# Joinery dilemma!



## Daniel501 (Dec 16, 2007)

Hi all- I'm trying to make a mitered sticking joint on the table saw for some frame and panel doors- the bevel on the vertical stile is no problem- just a straight 45 degree cut down the length of the wood - about 1/8" wide or so. The problem is that when I try to cut the rail with the 45 degree mating bevel, it's never quite exact- almost impossible for me to get the perfect fit. If I was doing the door with just a plain tenon and groove, I'd be done already- it's that damn 1/8" bevel that's the problem. I've included a pic of the joint I'm trying to make- taken at Lowe's. Any advice would be great- I really need some help here! :blink: Thanks!!!
Dan Hill
Fort Lauderdale


----------



## cabinetman (Jul 5, 2007)

*WELCOME TO THE FORUM*

On production doors, that joint isn't done on a TS, but rather on a moulding machine, shaper, or done with a router bit set like this.


----------



## Daniel501 (Dec 16, 2007)

HAha!! No wonder I've been having so much trouble! Thank you so much. Now- off to get the router! And those bits!!
Daniel Hill


----------



## Daniel501 (Dec 16, 2007)

Now for that, would I need a plunge router, or a router table?
Daniel


----------



## Spyko (Nov 3, 2007)

The cope & stick bits are best used in a router table.
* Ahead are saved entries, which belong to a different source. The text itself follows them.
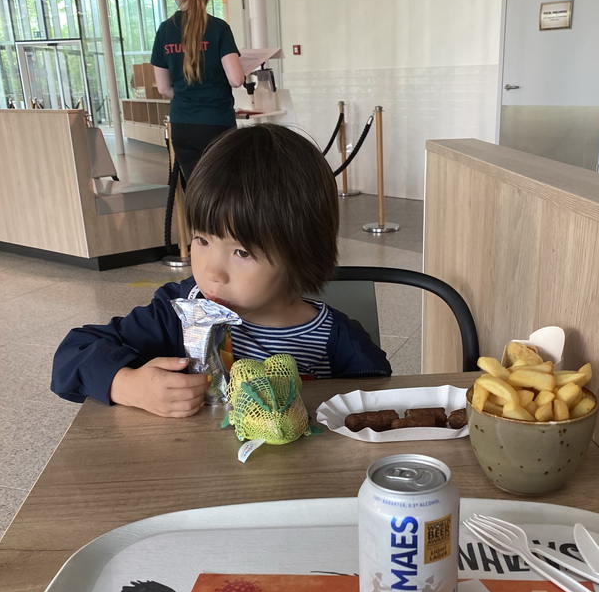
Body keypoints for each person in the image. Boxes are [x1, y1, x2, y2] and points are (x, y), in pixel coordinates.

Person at [51, 124, 392, 418]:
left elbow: (377, 405)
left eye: (241, 251)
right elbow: (73, 354)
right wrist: (127, 385)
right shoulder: (177, 313)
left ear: (302, 253)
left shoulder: (338, 341)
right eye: (201, 240)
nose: (212, 272)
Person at [151, 0, 245, 182]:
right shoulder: (219, 28)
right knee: (222, 191)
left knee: (196, 191)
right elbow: (236, 79)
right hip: (216, 123)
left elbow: (163, 87)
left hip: (182, 125)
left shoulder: (165, 30)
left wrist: (189, 95)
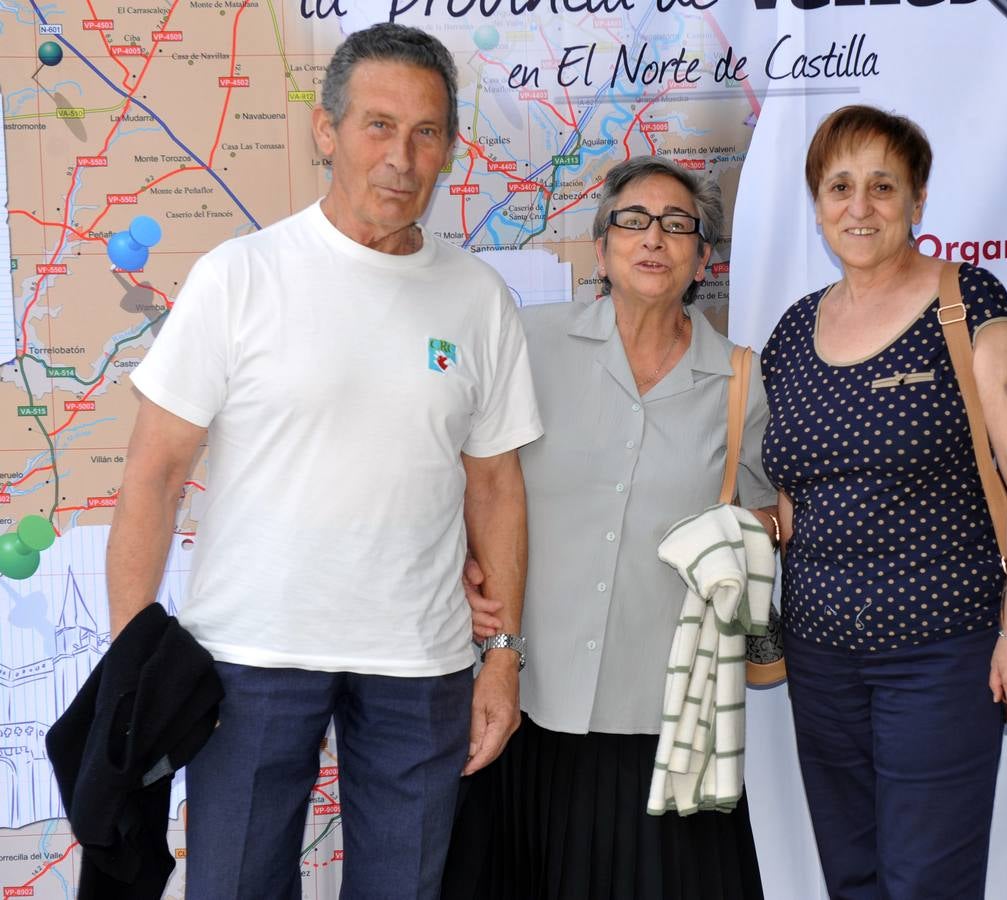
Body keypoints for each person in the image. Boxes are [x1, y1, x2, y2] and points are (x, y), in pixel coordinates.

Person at [106, 24, 542, 899]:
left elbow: (495, 484)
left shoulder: (478, 298)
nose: (402, 157)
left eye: (426, 133)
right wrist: (132, 664)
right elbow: (152, 477)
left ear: (450, 149)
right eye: (377, 126)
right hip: (249, 653)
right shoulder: (241, 276)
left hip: (421, 663)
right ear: (326, 130)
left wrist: (502, 656)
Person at [442, 157, 775, 900]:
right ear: (602, 248)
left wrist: (757, 531)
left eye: (676, 224)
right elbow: (462, 473)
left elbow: (770, 516)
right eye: (632, 220)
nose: (653, 237)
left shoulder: (740, 383)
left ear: (702, 258)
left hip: (667, 718)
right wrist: (454, 559)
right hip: (524, 698)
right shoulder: (526, 344)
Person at [760, 104, 1007, 899]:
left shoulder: (965, 302)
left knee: (926, 880)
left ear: (917, 201)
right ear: (817, 202)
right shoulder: (792, 333)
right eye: (838, 187)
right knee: (853, 877)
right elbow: (793, 497)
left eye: (881, 187)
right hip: (822, 658)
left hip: (941, 652)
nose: (858, 207)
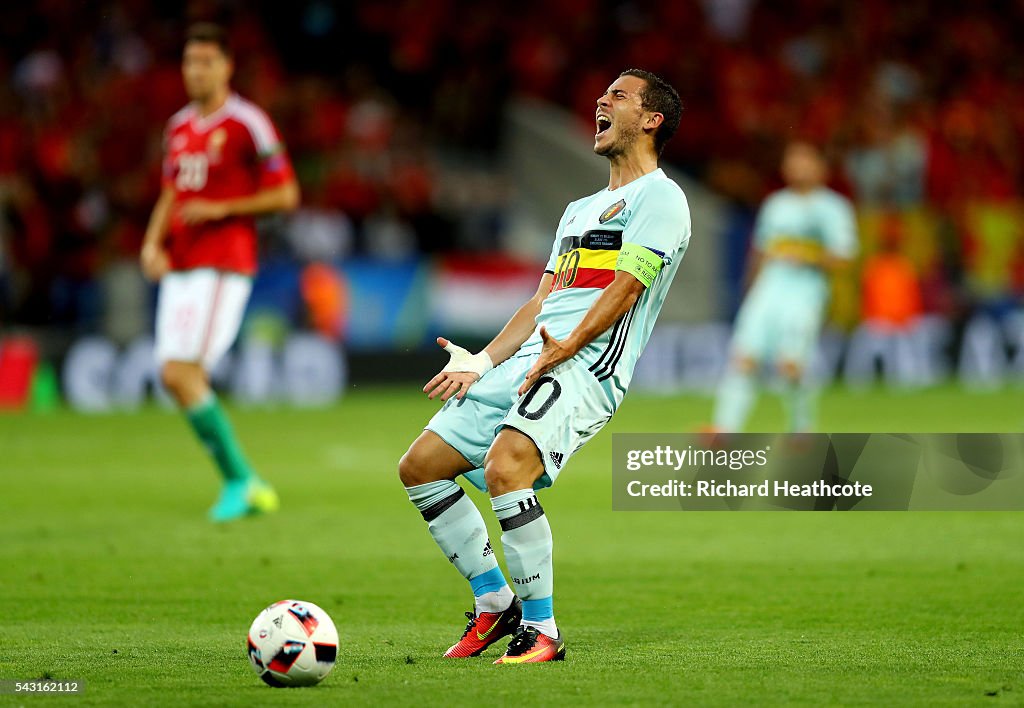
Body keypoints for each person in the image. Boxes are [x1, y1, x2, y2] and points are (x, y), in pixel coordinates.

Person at [398, 69, 689, 664]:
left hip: (588, 364)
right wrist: (481, 362)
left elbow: (628, 286)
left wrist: (570, 343)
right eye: (602, 93)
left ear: (651, 119)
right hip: (536, 355)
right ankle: (494, 605)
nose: (601, 101)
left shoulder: (662, 198)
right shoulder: (579, 209)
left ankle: (543, 631)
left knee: (508, 468)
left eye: (619, 96)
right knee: (421, 467)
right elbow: (540, 302)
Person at [140, 23, 299, 522]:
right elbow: (171, 192)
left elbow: (286, 194)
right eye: (190, 62)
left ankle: (241, 480)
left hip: (223, 264)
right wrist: (151, 242)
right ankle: (242, 482)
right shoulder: (178, 127)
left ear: (227, 67)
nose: (196, 71)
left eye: (207, 61)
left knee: (179, 372)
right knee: (179, 378)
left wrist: (221, 208)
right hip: (183, 265)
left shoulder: (248, 122)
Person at [712, 141, 857, 432]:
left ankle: (801, 429)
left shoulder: (832, 207)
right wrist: (750, 287)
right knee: (744, 356)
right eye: (792, 161)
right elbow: (761, 251)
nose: (797, 167)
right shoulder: (776, 204)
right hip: (768, 289)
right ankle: (723, 430)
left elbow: (845, 256)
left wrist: (808, 256)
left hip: (806, 291)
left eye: (805, 161)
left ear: (820, 167)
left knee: (790, 365)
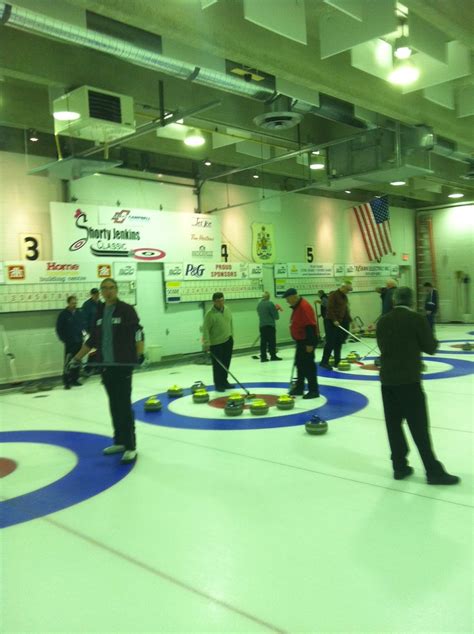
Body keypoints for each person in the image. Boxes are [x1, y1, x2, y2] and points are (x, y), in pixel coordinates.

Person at [376, 287, 459, 485]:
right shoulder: (417, 320)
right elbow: (430, 348)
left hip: (387, 381)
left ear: (394, 301)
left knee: (393, 425)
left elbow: (383, 347)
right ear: (412, 302)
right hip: (409, 382)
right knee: (419, 428)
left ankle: (399, 466)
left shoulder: (383, 321)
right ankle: (433, 471)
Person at [69, 278, 144, 464]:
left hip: (123, 366)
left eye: (111, 288)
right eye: (105, 289)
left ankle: (130, 446)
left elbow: (138, 332)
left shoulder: (126, 310)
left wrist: (140, 353)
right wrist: (77, 358)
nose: (108, 291)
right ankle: (119, 441)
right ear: (100, 292)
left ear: (117, 290)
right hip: (106, 367)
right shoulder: (99, 312)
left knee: (124, 406)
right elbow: (92, 340)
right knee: (114, 405)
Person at [283, 288, 319, 399]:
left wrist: (309, 344)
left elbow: (310, 326)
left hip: (307, 341)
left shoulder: (304, 307)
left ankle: (314, 390)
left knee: (308, 366)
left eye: (287, 299)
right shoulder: (298, 306)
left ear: (293, 296)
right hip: (301, 341)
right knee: (299, 364)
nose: (287, 301)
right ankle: (299, 387)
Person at [202, 292, 234, 392]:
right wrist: (206, 343)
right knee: (217, 365)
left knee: (226, 363)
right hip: (216, 343)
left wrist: (232, 335)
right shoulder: (209, 314)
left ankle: (224, 381)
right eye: (218, 301)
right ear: (214, 302)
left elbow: (231, 323)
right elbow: (205, 329)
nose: (220, 303)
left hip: (228, 340)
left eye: (222, 300)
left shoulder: (227, 310)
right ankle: (218, 384)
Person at [320, 282, 352, 370]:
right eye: (347, 290)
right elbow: (329, 309)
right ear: (343, 287)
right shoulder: (333, 295)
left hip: (339, 322)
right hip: (330, 321)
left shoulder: (344, 296)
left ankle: (337, 360)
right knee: (330, 342)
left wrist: (350, 321)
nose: (348, 292)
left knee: (338, 342)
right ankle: (324, 361)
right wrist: (334, 320)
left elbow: (345, 310)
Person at [55, 295, 84, 389]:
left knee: (77, 361)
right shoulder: (63, 314)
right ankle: (67, 382)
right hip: (69, 342)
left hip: (79, 341)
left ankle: (75, 379)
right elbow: (59, 329)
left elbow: (82, 325)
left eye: (75, 303)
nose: (74, 305)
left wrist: (82, 336)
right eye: (72, 303)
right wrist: (64, 339)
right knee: (68, 363)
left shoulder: (79, 313)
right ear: (68, 303)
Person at [257, 291, 282, 362]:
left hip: (262, 326)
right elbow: (276, 317)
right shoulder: (270, 304)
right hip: (270, 326)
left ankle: (263, 357)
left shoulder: (259, 305)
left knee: (263, 342)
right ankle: (273, 356)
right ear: (268, 297)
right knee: (271, 342)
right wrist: (276, 309)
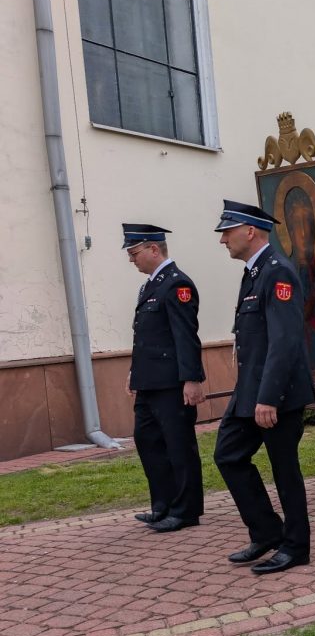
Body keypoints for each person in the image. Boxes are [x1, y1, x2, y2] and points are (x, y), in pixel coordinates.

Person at [213, 200, 315, 575]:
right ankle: (267, 530)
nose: (223, 239)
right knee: (228, 455)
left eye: (227, 231)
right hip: (251, 390)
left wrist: (269, 398)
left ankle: (296, 546)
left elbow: (285, 342)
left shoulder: (278, 273)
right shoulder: (253, 273)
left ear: (250, 231)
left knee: (285, 470)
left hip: (278, 395)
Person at [122, 223, 206, 533]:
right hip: (149, 381)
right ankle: (163, 505)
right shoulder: (150, 285)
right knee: (147, 440)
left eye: (135, 253)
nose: (132, 259)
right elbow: (146, 335)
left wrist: (192, 379)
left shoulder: (176, 284)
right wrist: (135, 371)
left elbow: (185, 336)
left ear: (154, 249)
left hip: (172, 383)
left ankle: (185, 510)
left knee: (178, 445)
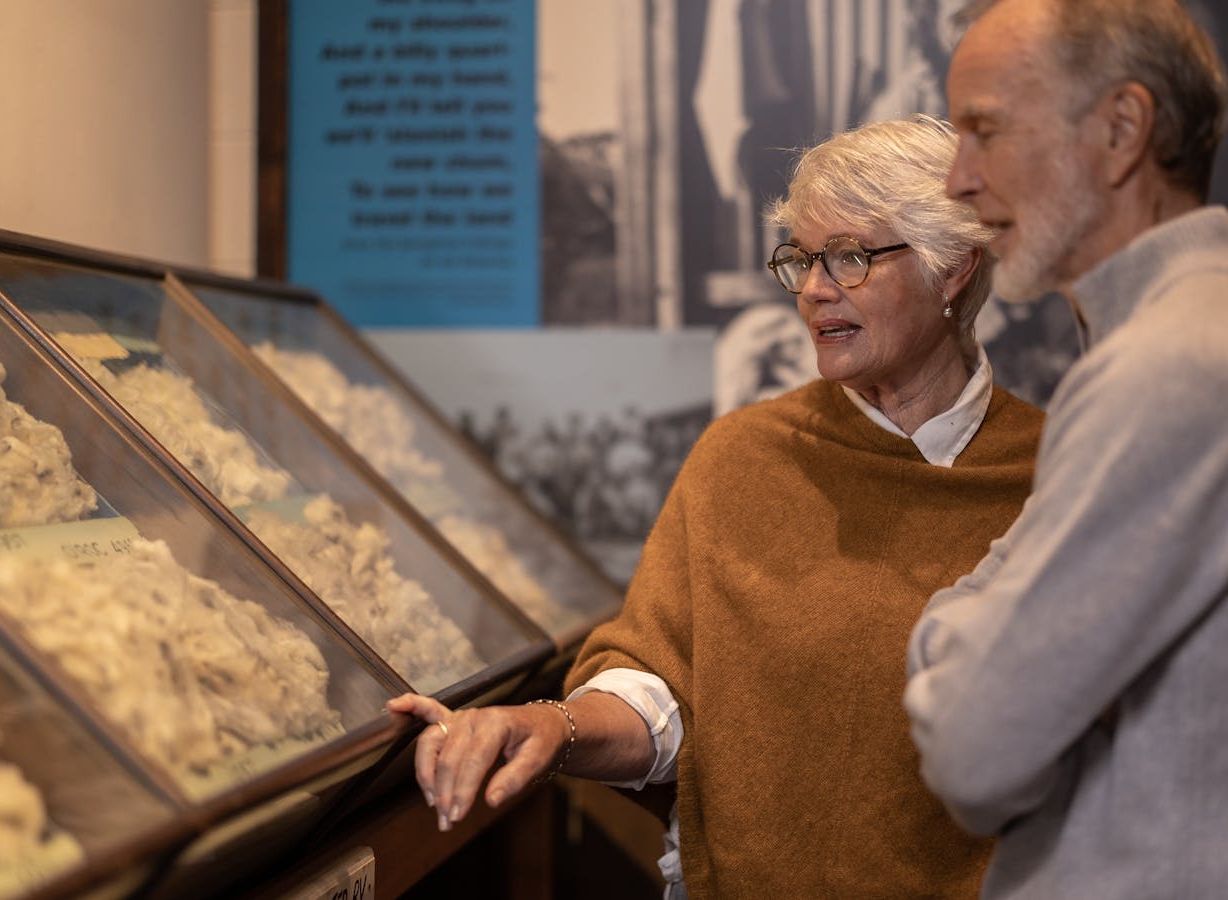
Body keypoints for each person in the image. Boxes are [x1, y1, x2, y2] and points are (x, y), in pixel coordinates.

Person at [389, 115, 1045, 897]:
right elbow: (659, 691)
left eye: (849, 257)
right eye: (801, 259)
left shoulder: (1059, 475)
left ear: (954, 269)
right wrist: (548, 727)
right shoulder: (744, 459)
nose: (812, 289)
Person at [902, 1, 1228, 897]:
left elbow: (973, 749)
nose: (958, 179)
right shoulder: (1206, 337)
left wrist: (945, 638)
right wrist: (985, 644)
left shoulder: (1179, 367)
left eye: (985, 130)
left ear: (1121, 131)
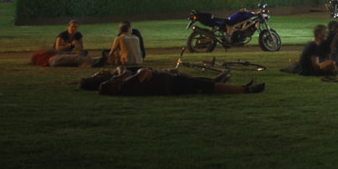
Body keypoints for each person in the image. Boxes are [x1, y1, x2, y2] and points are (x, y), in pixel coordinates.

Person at [85, 68, 264, 96]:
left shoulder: (120, 83)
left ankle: (241, 87)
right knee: (207, 86)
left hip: (170, 81)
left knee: (200, 82)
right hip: (171, 85)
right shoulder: (122, 85)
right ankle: (244, 90)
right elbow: (144, 74)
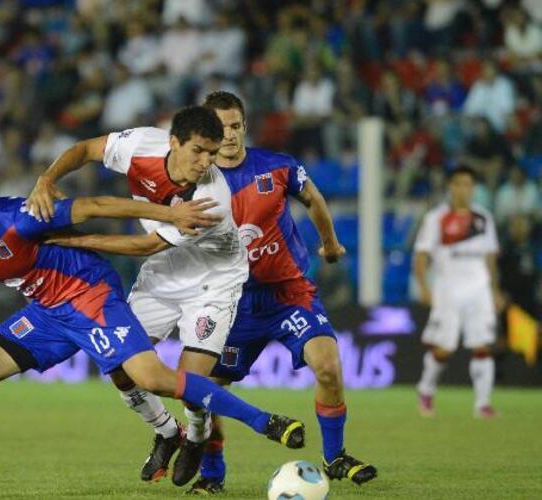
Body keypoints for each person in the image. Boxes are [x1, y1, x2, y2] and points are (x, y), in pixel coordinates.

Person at [0, 172, 305, 500]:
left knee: (151, 378)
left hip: (90, 295)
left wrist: (167, 213)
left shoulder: (17, 219)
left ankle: (263, 421)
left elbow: (96, 206)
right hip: (48, 313)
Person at [27, 106, 263, 487]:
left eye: (212, 153)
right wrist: (46, 179)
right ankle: (168, 432)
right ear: (173, 143)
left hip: (212, 282)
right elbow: (86, 149)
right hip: (165, 273)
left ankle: (197, 437)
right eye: (198, 151)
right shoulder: (141, 145)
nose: (206, 162)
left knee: (189, 386)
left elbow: (145, 245)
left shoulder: (212, 196)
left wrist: (76, 240)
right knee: (119, 366)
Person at [187, 91, 376, 493]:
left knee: (327, 365)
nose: (231, 135)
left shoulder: (277, 166)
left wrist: (329, 243)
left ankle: (336, 456)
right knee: (205, 392)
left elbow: (313, 198)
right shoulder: (193, 185)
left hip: (288, 292)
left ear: (245, 126)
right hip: (231, 302)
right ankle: (213, 472)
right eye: (221, 128)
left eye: (236, 126)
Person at [414, 166, 502, 420]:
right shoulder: (436, 218)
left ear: (473, 188)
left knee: (483, 345)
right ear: (450, 186)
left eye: (468, 184)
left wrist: (494, 290)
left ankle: (483, 403)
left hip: (479, 288)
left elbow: (490, 257)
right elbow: (421, 254)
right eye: (459, 183)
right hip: (448, 288)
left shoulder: (483, 218)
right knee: (444, 348)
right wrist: (424, 287)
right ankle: (426, 389)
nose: (463, 189)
If you have TWO router tables you'll be happier. Setting up for both cuts lets you really nail it down before you start cutting. A guy I worked with for a while had a special table he made that had 2 routers in it. One side of the table was set up for rails, the other for stiles. It was great! Make sure to use a backing block on the end grain cuts. If you buy your stock at finished dimention make sure it's all from the same batch. Even slight diffs in thickness S-U-C-K when making doors like this. Ideally, use a thickness palner on all of your stock before you start to get it perfect.
Good Luck!


----------



## woodman42 (Aug 6, 2007)

cabinetman said:


> *WELCOME TO THE FORUM*
> 
> On production doors, that joint isn't done on a TS, but rather on a moulding machine, shaper, or done with a router bit set like this.


 
Great link cabinetman, thanks.:thumbsup:


----------



## Joe C (Nov 8, 2007)

Look into the Freud cope and stick sets. They are very easy to set up and the joints come together tight.

http://www.craftandwoodworking.com


----------



## Daniel501 (Dec 16, 2007)

Thanks Joe- I just might pick those up!!


----------